(Beginning of Data provided)
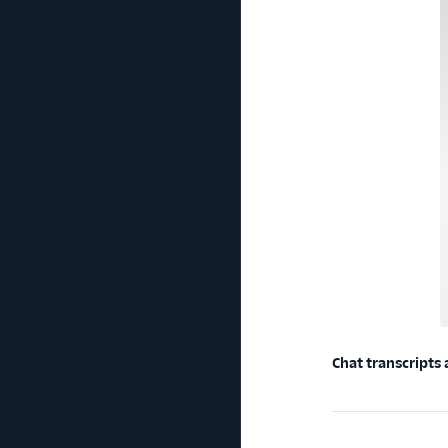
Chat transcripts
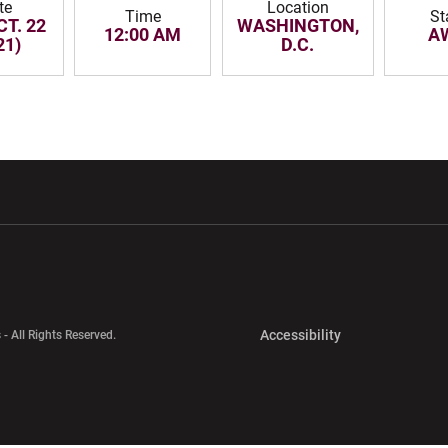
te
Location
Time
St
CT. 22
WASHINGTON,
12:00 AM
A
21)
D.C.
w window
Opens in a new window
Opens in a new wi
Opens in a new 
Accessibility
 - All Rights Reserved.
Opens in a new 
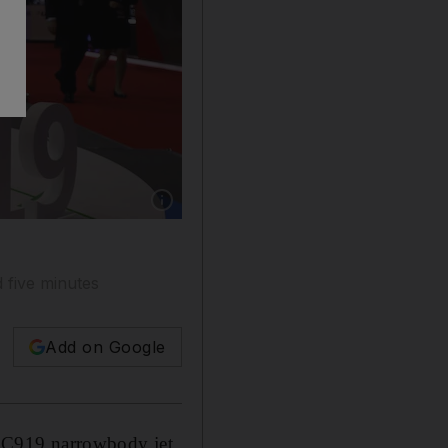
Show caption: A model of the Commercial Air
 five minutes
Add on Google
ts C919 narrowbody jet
(End of Data provided)
(Beginning of Data provided)
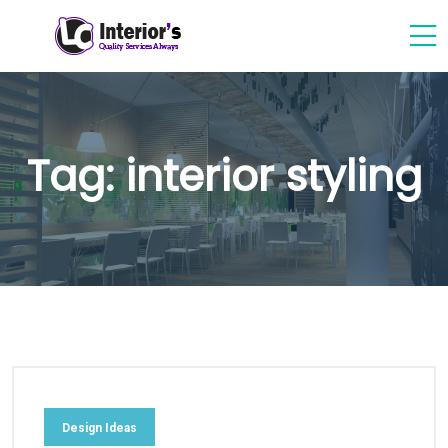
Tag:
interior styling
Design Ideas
(End of Data provided)
*Activity*:
Look above for the line with "Chat transcripts" and the line with "ts C919 narrowbody jet". Give again exactly those two lines and all lines between them, pictures excluded.

*Problem solution*:
Chat transcripts
te
Location
Time
St
CT. 22
WASHINGTON,
12:00 AM
A
21)
D.C.
w window
Opens in a new window
Opens in a new wi
Opens in a new 
Accessibility
 - All Rights Reserved.
Opens in a new 
Show caption: A model of the Commercial Air
 five minutes
Add on Google
ts C919 narrowbody jet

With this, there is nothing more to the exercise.